Infection générale avec septicémie pouvant nécessiter des soins intensifs.
Infection de la paroi et de la cicatrice pouvant justifier des soins locaux.

Fistule urinaire par mauvaise cicatrisation de la suture. Cette complication peut imposer de garder la sonde vésicale plus longuement ou entrainer une reprise chirurgicale.

Complications digestives :
Retard à la reprise du transit intestinal ou véritable occlusion.
Eviscération nécessitant habituellement une ré-intervention.
Ulcère de l'estomac relevant le plus souvent d'un traitement médical prolongé.

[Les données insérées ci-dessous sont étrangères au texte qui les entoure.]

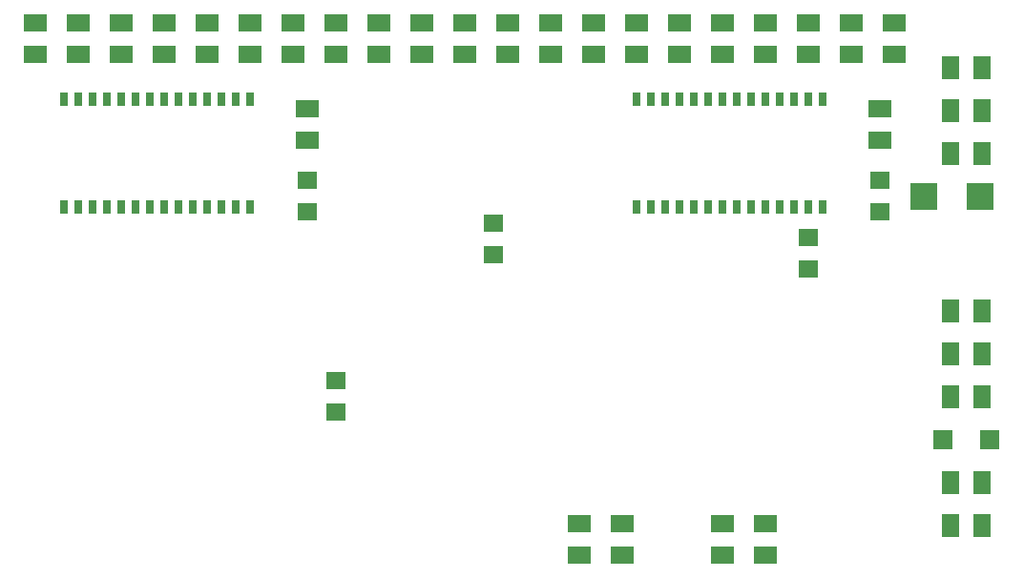
<source format=gbr>
G04 EAGLE Gerber RS-274X export*
G75*
%MOMM*%
%FSLAX34Y34*%
%LPD*%
%INSolderpaste Top*%
%IPPOS*%
%AMOC8*
5,1,8,0,0,1.08239X$1,22.5*%
G01*
%ADD10R,2.400000X2.400000*%
%ADD11R,1.800000X1.600000*%
%ADD12R,1.800000X1.700000*%
%ADD13R,0.762000X1.270000*%
%ADD14R,2.000000X1.600000*%
%ADD15R,1.600000X2.000000*%


D10*
X1002900Y482600D03*
X952900Y482600D03*
D11*
X571500Y430500D03*
X571500Y458500D03*
X850900Y417800D03*
X850900Y445800D03*
X406400Y468600D03*
X406400Y496600D03*
X914400Y496600D03*
X914400Y468600D03*
X431800Y318800D03*
X431800Y290800D03*
D12*
X970100Y266700D03*
X1011100Y266700D03*
D13*
X190500Y472900D03*
X203200Y472900D03*
X215900Y472900D03*
X228600Y472900D03*
X241300Y472900D03*
X254000Y472900D03*
X266700Y472900D03*
X279400Y472900D03*
X292100Y472900D03*
X304800Y472900D03*
X292100Y568500D03*
X304800Y568500D03*
X317500Y568500D03*
X330200Y568500D03*
X342900Y568500D03*
X355600Y568500D03*
X355600Y472900D03*
X342900Y472900D03*
X330200Y472900D03*
X317500Y472900D03*
X279400Y568500D03*
X266700Y568500D03*
X254000Y568500D03*
X241300Y568500D03*
X228600Y568500D03*
X215900Y568500D03*
X203200Y568500D03*
X190500Y568500D03*
X698500Y472900D03*
X711200Y472900D03*
X723900Y472900D03*
X736600Y472900D03*
X749300Y472900D03*
X762000Y472900D03*
X774700Y472900D03*
X787400Y472900D03*
X800100Y472900D03*
X812800Y472900D03*
X800100Y568500D03*
X812800Y568500D03*
X825500Y568500D03*
X838200Y568500D03*
X850900Y568500D03*
X863600Y568500D03*
X863600Y472900D03*
X850900Y472900D03*
X838200Y472900D03*
X825500Y472900D03*
X787400Y568500D03*
X774700Y568500D03*
X762000Y568500D03*
X749300Y568500D03*
X736600Y568500D03*
X723900Y568500D03*
X711200Y568500D03*
X698500Y568500D03*
D14*
X927100Y608300D03*
X927100Y636300D03*
X622300Y608300D03*
X622300Y636300D03*
X546100Y608300D03*
X546100Y636300D03*
X508000Y608300D03*
X508000Y636300D03*
D15*
X1004600Y190500D03*
X976600Y190500D03*
X1004600Y228600D03*
X976600Y228600D03*
D14*
X469900Y608300D03*
X469900Y636300D03*
X431800Y608300D03*
X431800Y636300D03*
X393700Y608300D03*
X393700Y636300D03*
X355600Y608300D03*
X355600Y636300D03*
X317500Y608300D03*
X317500Y636300D03*
X889000Y608300D03*
X889000Y636300D03*
X279400Y608300D03*
X279400Y636300D03*
X241300Y608300D03*
X241300Y636300D03*
X203200Y608300D03*
X203200Y636300D03*
X165100Y608300D03*
X165100Y636300D03*
D15*
X1004600Y304800D03*
X976600Y304800D03*
X976600Y381000D03*
X1004600Y381000D03*
X976600Y596900D03*
X1004600Y596900D03*
X976600Y342900D03*
X1004600Y342900D03*
X976600Y558800D03*
X1004600Y558800D03*
X976600Y520700D03*
X1004600Y520700D03*
D14*
X850900Y608300D03*
X850900Y636300D03*
X774700Y191800D03*
X774700Y163800D03*
X812800Y191800D03*
X812800Y163800D03*
X647700Y191800D03*
X647700Y163800D03*
X685800Y191800D03*
X685800Y163800D03*
X812800Y608300D03*
X812800Y636300D03*
X774700Y608300D03*
X774700Y636300D03*
X736600Y608300D03*
X736600Y636300D03*
X698500Y608300D03*
X698500Y636300D03*
X660400Y608300D03*
X660400Y636300D03*
X584200Y608300D03*
X584200Y636300D03*
X914400Y532100D03*
X914400Y560100D03*
X406400Y532100D03*
X406400Y560100D03*
M02*

</source>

Possibilité de recours au rein artificiel (dialyse). Ce risque dépend du fonctionnement de l'autre rein, de votre fonction rénale globale, de vos antécédents médicaux et des difficultés du geste chirurgical. Votre urologue vous a exposé votre situation par rapport à ce risque.


Risques à distance 
Récidive ou survenue d'un rétrécissement de l'uretère nécessitant des interventions ultérieures.
Lorsque l'uretère est directement réimplanté dans la vessie, un reflux d'urines dans le rein lors de la miction peut apparaître et entraîner des infections urinaires récidivantes, voire une destruction du rein.
Comme dans toute intervention abdominale, des brides intra-abdominales peuvent survenir et entraîner des troubles digestifs.
Déformations de la paroi de l'abdomen au niveau de l'incision pouvant apparaître ou s'aggraver avec le temps. Il peut s'agir d'une déhiscence des muscles de l'abdomen, ou d'une hypotonie (diminution du tonus musculaire) séquellaire de l'intervention.
Collections liquidiennes ou abcès pouvant nécessiter un drainage plusieurs semaines après l'intervention.
Troubles de la sensibilité cutanée pouvant apparaître le long ou en dessous de la cicatrice.
Problèmes cutanés ou neurologiques liés à votre position sur la table d'opération ou à l'alitement prolongés pouvant entraîner des séquelles et une prise en charge à long terme.
Le risque de recours définitif au rein artificiel (dialyse) est rare, mais dépendant de votre condition médicale préexistante à l'intervention.
Récidive de la maladie sur le site d'exérèse de la tumeur, dans un autre segment de l'uretère, dans les tissus de voisinage ou sur la cicatrice.